Osgoode Hall Law School Professors Allan Hutchinson and Mary Jane Mossman have been recognized for exceptional contributions to scholarship with prestigious honours from the Royal Society of Canada (RSC) and the Canadian Association of Law Teachers (CALT), respectively.
Right: Allan Hutchinson
Hutchinson, who is associate dean (research and graduate studies) at Osgoode, where he has been a faculty member since 1982, is the seventh Osgoode faculty member to be elected to the RSC, a distinguished group of the country's top scholars and scientists. Other Fellows of the society from Osgoode are Professors Harry Arthurs, Peter Hogg, Liora Salter, Brian Slattery and Sharon Williams, and Professor Emeritus Jean-Gabriel Castel.
Mossman, who has taught at Osgoode since 1977 in the areas of property law, family law, gender equality and feminist legal theory and is director of the law school’s Institute for Feminist Legal Studies, was presented with the 2004 CALT Award for Academic Excellence on Wednesday, June 2, in Winnipeg in conjunction with CALT's annual conference.
Left: Mary Jane Mossman
The award, which honours exceptional contributions to research and law teaching by a Canadian law teacher in mid-career, has been awarded in previous years to two Osgoode faculty members: Professor Neil Brooks in 2002 and Professor Peter Hogg in 1992.
Osgoode Dean Patrick Monahan praised Hutchinson and Mossman for the fine scholarly work that has earned them such important recognition.

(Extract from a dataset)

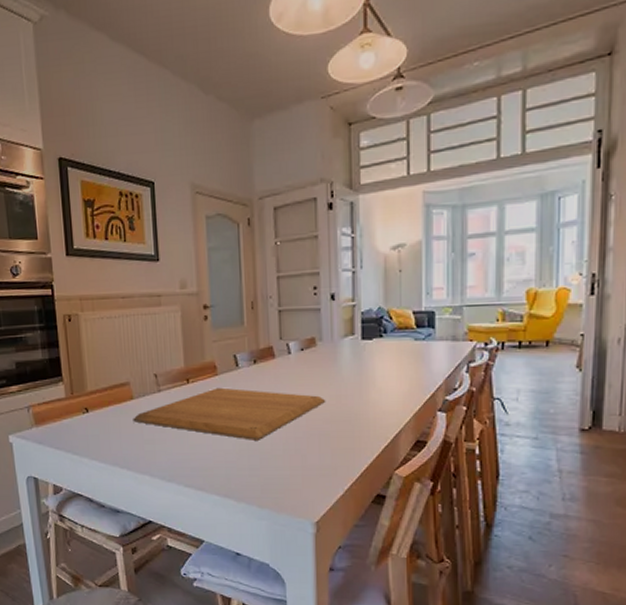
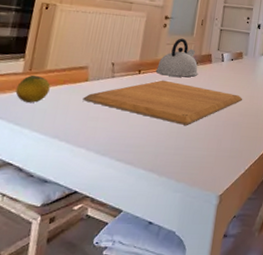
fruit: none [64,398,97,429] -> present [15,74,51,103]
kettle: none [206,331,260,382] -> present [155,38,198,78]

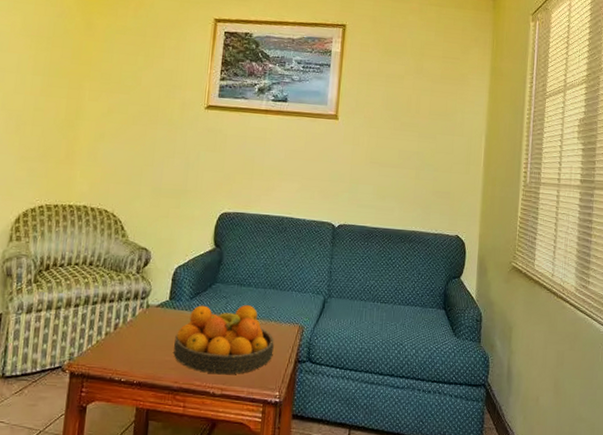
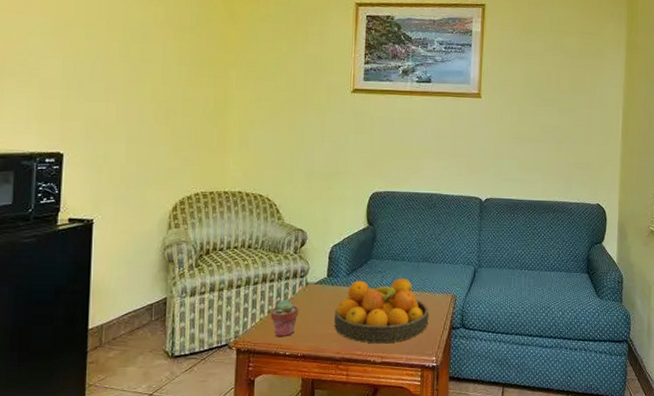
potted succulent: none [107,321,138,362] -> present [270,299,299,338]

"The Royal Society of Canada is the highest honour to which any scholar or scientist can aspire," Monahan said. "This is a fitting tribute to Associate Dean Hutchinson whose international reputation as a legal theorist with original and provocative ideas is firmly established." Hutchinson’s induction as a new Fellow of the RSC will take place in Ottawa on Saturday, November 20.
Monahan described Mossman as "one of those rare scholars who has changed the way that Canadians think about the law. Law students, lawyers, and legal scholars have all been touched by the rigorous, courageous and original work that she has pursued throughout her career at Osgoode Hall Law School, particularly in the area of feminist research and scholarship."
The announcement of the CALT award follows on the heels of two other honours that have been bestowed on Mossman recently – York University's Walter L. Gordon Research Fellowship in recognition of outstanding research, and an Honorary Doctor of Laws degree to be awarded at the Law Society of Upper Canada's Call to the Bar Ceremony on Friday, July 23.